Общество “Гамма” было основано небольшой, но весьма могущественной группой людей, которые были озабочены стремительно возрастающим влиянием союза между коррумпированными политиками и организованной преступностью. В противном случае, считали они, японское общество довольно близко приближалось бы к идеалу. Поначалу основатели намеревались сражаться с оппозицией публично, например, создав новую, ничем себя не запятнавшую политическую партию, чтобы путем лоббирования некоторых проектов добиться изменений в существующих структурах. Довольно скоро они, однако, поняли, что те силы, с которыми они намеревались бороться, имеют слишком сильные позиции. Прямая атака на них не принесла бы успеха, и даже напротив, могла принести вред. Тогда и было принято решение уйти со сцены и действовать тайно, в основном через подставных лиц. И эта стратегия очень скоро дала свои первые плоды.

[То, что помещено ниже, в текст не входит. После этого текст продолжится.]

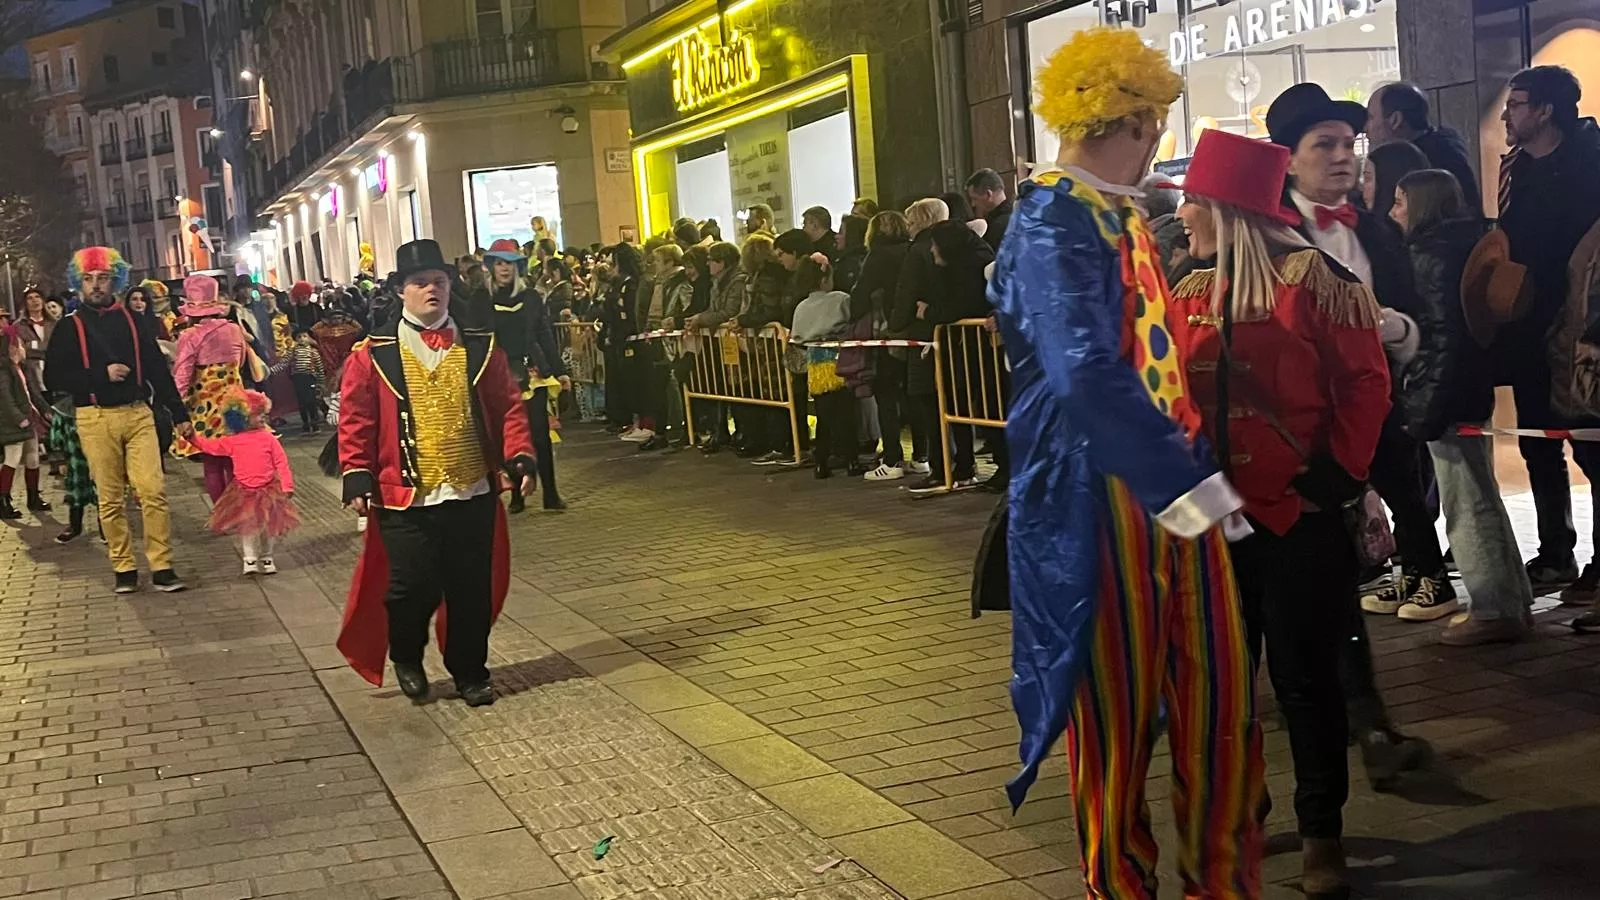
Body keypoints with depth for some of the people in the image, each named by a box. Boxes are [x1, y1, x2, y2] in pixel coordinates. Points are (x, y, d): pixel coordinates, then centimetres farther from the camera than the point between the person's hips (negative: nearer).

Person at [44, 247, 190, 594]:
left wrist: (179, 414, 8)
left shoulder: (132, 320, 9)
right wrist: (102, 375, -13)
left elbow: (157, 369, 11)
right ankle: (124, 568, 13)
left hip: (137, 414, 1)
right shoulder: (69, 327, 3)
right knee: (110, 499, 3)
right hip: (96, 419, -1)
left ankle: (162, 567, -2)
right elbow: (53, 378, -3)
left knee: (153, 491, -8)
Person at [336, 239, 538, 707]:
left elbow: (509, 407, 8)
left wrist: (520, 458, -3)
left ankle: (471, 673, 24)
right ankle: (407, 659, 27)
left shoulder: (480, 347, 7)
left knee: (473, 590, 7)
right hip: (407, 498, -2)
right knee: (413, 588, -1)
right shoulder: (373, 355, 0)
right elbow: (355, 422, 0)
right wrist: (358, 479, -7)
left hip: (473, 494, 2)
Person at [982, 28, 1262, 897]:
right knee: (1116, 718, 6)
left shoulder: (1124, 214, 14)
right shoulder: (1052, 222, -16)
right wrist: (1189, 483, -33)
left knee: (1219, 704, 12)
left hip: (1170, 483, 8)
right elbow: (1086, 374, -30)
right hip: (1101, 499, -8)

Одной из самых значительных своих удач “Гамма” добилась, применив основополагающий принцип всех боевых искусств – принцип, согласно которому сила и инерция противника оборачивались против него самого. Секрет же заключался в том, чтобы в нужном месте и в нужное время приложить минимально необходимые усилия и средства.

Изображение одного из этих “средств” как раз появилось на огромном центральном экране. Перед руководящим советом была фотография иностранца-гайдзина – высокого, добродушного на вид человека с коротко подстриженными серебристо-стальными волосами и мягкими глазами на волевом жестком лице. На вид ему было лет сорок с небольшим, может бить, даже меньше.

Фотография была снабжена подписью крупными буквами: “ХЬЮГО ФИЦДУЭЙН”.

Один из собравшихся, зажав в кулаке лазерную указку, открыл заседание. Досье Фицдуэйна оказалось огромным.